Stored items from a collection:
------

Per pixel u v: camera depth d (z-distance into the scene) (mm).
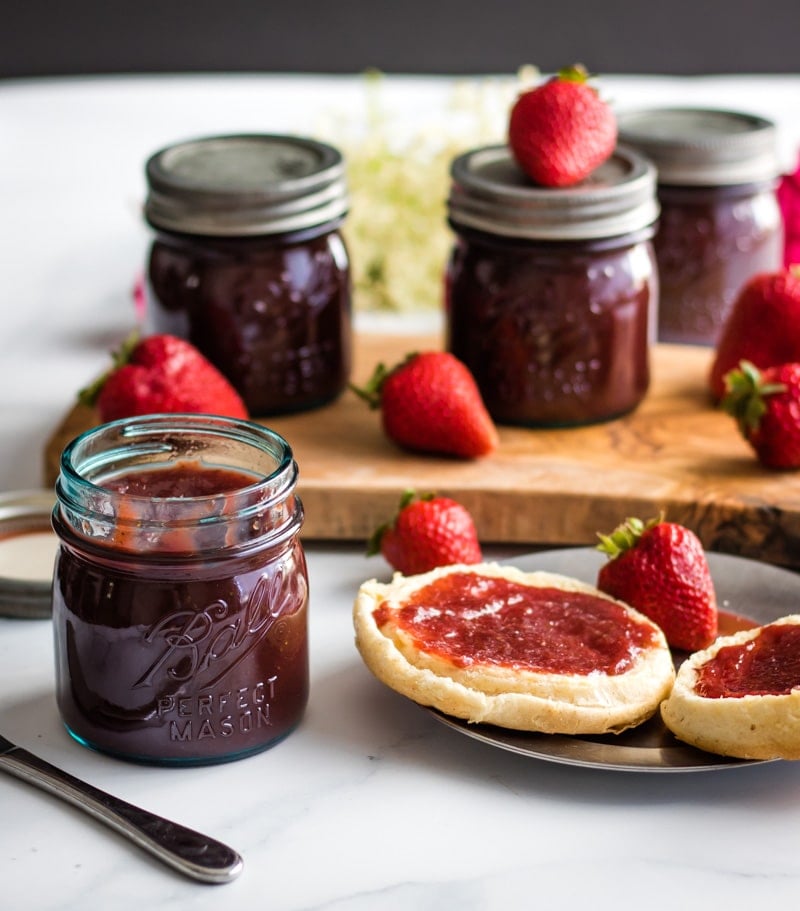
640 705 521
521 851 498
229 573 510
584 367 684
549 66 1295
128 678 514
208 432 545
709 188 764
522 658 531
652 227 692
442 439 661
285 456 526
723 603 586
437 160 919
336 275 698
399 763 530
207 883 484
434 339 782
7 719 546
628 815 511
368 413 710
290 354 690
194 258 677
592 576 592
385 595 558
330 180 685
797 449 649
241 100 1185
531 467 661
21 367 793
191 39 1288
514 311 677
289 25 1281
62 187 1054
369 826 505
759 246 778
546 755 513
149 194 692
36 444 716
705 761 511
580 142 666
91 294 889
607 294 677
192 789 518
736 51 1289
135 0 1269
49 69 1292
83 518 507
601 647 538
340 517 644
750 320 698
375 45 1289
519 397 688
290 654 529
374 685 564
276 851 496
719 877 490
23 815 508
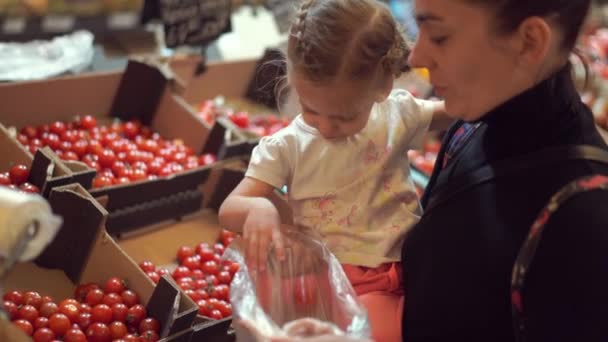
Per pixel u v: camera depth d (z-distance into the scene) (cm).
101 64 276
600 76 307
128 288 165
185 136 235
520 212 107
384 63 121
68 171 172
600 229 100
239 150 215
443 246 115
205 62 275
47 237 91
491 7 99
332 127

------

— Directions —
Among the records above, repeat exactly the line with "229 573 510", the line with "797 449 649", and every line in between, and only those.

— Your solution —
229 573 510
584 367 684
549 66 1295
128 678 514
208 432 545
709 188 764
522 658 531
652 227 692
442 439 661
285 456 526
723 603 586
437 160 919
336 275 698
399 763 530
207 883 484
434 339 782
7 719 546
628 815 511
368 413 710
290 354 690
194 258 677
592 576 592
385 595 558
330 180 685
797 449 649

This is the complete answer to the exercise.